*** Opening Provided entries ***

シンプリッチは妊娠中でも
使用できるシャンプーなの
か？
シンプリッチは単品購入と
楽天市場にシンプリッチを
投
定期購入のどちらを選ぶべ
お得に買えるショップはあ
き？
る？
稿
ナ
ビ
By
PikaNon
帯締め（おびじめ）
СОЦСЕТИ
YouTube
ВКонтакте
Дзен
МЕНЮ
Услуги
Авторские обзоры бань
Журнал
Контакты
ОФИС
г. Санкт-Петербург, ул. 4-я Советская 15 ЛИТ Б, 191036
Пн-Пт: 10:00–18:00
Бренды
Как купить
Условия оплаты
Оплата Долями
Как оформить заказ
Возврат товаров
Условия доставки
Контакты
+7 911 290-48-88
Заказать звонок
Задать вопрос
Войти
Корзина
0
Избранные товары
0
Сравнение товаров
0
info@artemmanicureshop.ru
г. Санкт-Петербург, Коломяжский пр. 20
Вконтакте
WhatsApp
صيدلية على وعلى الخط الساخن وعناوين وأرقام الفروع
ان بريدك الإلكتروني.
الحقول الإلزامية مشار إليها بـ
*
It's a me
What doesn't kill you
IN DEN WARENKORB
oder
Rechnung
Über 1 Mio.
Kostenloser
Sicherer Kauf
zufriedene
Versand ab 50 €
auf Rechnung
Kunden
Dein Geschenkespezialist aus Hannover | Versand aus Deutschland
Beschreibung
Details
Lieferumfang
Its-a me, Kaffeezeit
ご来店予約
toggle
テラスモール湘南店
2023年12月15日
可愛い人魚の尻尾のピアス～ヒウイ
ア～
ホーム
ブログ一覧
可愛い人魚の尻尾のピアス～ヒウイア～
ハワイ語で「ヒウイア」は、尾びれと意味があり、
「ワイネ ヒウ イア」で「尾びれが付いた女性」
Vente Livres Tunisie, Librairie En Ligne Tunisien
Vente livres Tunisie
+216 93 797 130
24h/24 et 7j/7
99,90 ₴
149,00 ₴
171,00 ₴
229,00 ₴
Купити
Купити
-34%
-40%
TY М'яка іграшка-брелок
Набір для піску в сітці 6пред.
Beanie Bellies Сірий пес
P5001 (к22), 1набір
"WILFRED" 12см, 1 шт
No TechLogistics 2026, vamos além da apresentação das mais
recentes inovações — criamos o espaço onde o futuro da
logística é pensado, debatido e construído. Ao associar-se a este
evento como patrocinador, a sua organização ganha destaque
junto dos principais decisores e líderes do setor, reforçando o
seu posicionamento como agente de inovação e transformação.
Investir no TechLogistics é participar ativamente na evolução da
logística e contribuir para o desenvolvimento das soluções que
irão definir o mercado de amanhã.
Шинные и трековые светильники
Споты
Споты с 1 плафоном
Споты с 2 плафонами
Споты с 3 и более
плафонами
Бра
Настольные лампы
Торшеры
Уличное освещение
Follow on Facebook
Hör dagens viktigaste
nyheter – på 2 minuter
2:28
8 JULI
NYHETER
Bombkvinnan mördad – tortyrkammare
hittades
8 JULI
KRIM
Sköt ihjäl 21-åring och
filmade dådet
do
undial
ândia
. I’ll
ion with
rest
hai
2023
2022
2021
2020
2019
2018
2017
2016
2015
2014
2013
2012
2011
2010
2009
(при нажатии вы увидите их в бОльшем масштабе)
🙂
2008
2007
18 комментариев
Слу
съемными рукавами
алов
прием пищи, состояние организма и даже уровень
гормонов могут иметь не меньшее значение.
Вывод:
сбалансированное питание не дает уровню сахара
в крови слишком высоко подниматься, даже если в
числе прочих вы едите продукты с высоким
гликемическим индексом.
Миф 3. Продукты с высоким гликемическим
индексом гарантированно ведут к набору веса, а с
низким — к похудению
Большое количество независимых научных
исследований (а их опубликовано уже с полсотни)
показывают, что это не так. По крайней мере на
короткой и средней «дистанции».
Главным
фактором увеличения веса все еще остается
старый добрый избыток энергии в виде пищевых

*** Closing Provided entries ***

Activity:
Give the lines of the items as a numbered list, skipping blank lines. Begin at the first line of the items and stop after the line that contains "Как оформить заказ".

Result for this task:
1. シンプリッチは妊娠中でも
2. 使用できるシャンプーなの
3. か？
4. シンプリッチは単品購入と
5. 楽天市場にシンプリッチを
6. 投
7. 定期購入のどちらを選ぶべ
8. お得に買えるショップはあ
9. き？
10. る？
11. 稿
12. ナ
13. ビ
14. By
15. PikaNon
16. 帯締め（おびじめ）
17. СОЦСЕТИ
18. YouTube
19. ВКонтакте
20. Дзен
21. МЕНЮ
22. Услуги
23. Авторские обзоры бань
24. Журнал
25. Контакты
26. ОФИС
27. г. Санкт-Петербург, ул. 4-я Советская 15 ЛИТ Б, 191036
28. Пн-Пт: 10:00–18:00
29. Бренды
30. Как купить
31. Условия оплаты
32. Оплата Долями
33. Как оформить заказ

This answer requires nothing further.